### What the task asks
Rewrite the lines starting with the line containing "Autentificare" and going on through the line containing "Répondre à l'annonce" as a Markdown table with the columns Row and Line, skipping blank lines and leaving out the pictures. Include only those lines.

### Collected data entries
========
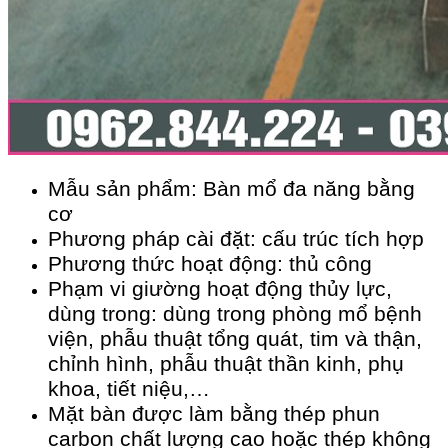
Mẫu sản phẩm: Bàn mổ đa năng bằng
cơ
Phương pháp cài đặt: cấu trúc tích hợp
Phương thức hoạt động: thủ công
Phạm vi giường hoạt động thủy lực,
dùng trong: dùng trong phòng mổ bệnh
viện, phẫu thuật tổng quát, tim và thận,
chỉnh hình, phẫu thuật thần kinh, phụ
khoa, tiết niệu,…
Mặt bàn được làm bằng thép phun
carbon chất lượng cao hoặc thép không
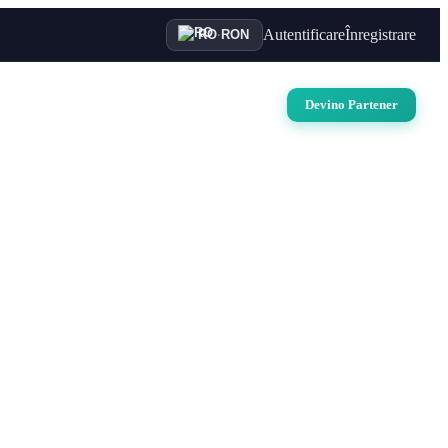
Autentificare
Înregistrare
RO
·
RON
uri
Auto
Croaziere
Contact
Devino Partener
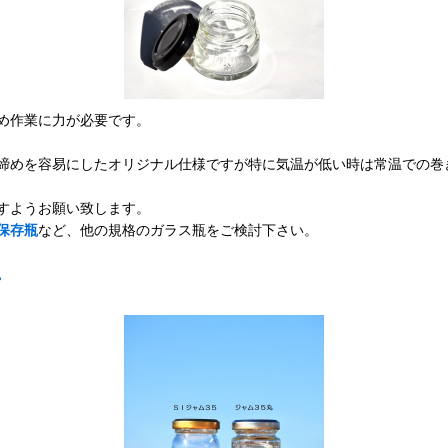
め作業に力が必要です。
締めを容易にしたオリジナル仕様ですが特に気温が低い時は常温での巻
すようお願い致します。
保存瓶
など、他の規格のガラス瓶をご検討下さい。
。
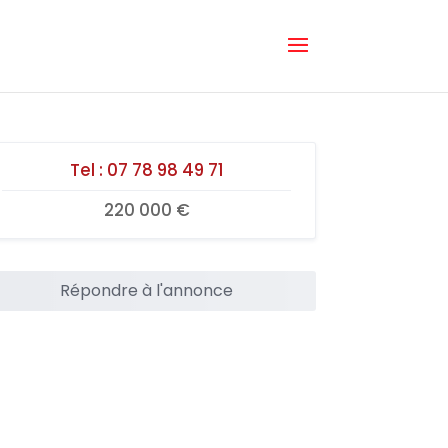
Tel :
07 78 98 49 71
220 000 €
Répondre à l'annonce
========
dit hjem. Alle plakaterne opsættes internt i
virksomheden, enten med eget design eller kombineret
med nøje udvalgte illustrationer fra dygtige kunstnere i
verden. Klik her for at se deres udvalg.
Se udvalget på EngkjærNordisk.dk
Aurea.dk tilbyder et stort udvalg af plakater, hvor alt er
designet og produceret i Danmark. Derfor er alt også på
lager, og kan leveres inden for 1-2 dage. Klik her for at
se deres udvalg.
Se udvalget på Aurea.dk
========
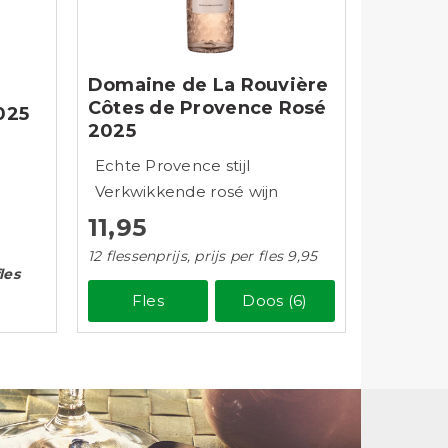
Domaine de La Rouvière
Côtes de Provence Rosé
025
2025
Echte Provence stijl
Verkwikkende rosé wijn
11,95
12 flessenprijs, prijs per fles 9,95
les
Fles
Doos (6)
========
### Result
| Row | Line |
|---|---|
| 1 | Autentificare |
| 2 | Înregistrare |
| 3 | RO |
| 4 | · |
| 5 | RON |
| 6 | uri |
| 7 | Auto |
| 8 | Croaziere |
| 9 | Contact |
| 10 | Devino Partener |
| 11 | め作業に力が必要です。 |
| 12 | 締めを容易にしたオリジナル仕様ですが特に気温が低い時は常温での巻 |
| 13 | すようお願い致します。 |
| 14 | 保存瓶 |
| 15 | など、他の規格のガラス瓶をご検討下さい。 |
| 16 | 。 |
| 17 | Tel : |
| 18 | 07 78 98 49 71 |
| 19 | 220 000 € |
| 20 | Répondre à l'annonce |